The group of protesters, which included representatives from Greenpeace and Clean Water Action, tried to take the coffin, draped with a Maryland flag, to Mayor Kurt L. Schmoke's office. But they were stopped by guards, who allowed only Ms. Rosso and another member to deliver a letter. The mayor's receptionist told them he was having lunch outside the building.
The protesters want the city to take action against Medical Waste Associates, owners of the new medical incinerator, because they say importing waste is in violation of city zoning ordinances. Neighborhood residents say they fear the incinerator produces a variety of pollutants.

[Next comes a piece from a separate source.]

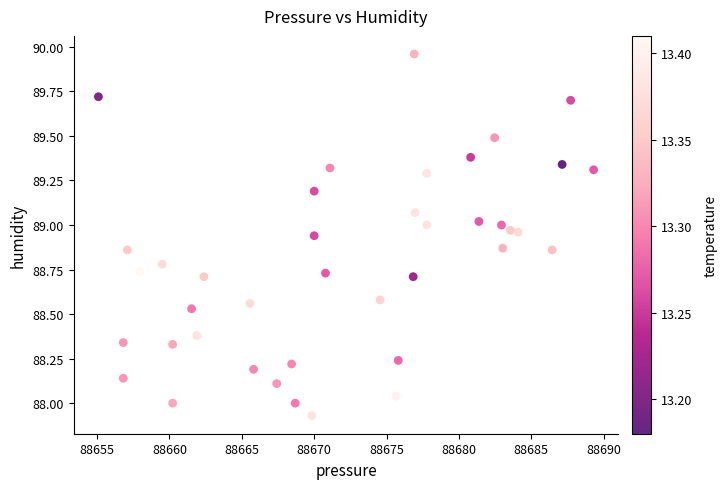

What is the range of X values (max minus min)?

34.2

Mr. Schmoke has directed the city's Law Department to take the
incinerator's owners to court if necessary to stop the importing of waste, said Peter N. Marudas, Mayor Schmoke's executive assistant. But the protesters say the city has not acted, even though the incinerator's owners admit the facility is burning material from outside Maryland.
The owners say the importation of waste is legal and necessary for testing the facility at its capacity of 150 tons a day. City hospitals generate only about half that amount, said William Boucher, president of Medical Waste Associates.
Testing is expected to be completed this summer, Mr. Boucher said.
The Maryland Department of the Environment may issue an operating permit as early as today.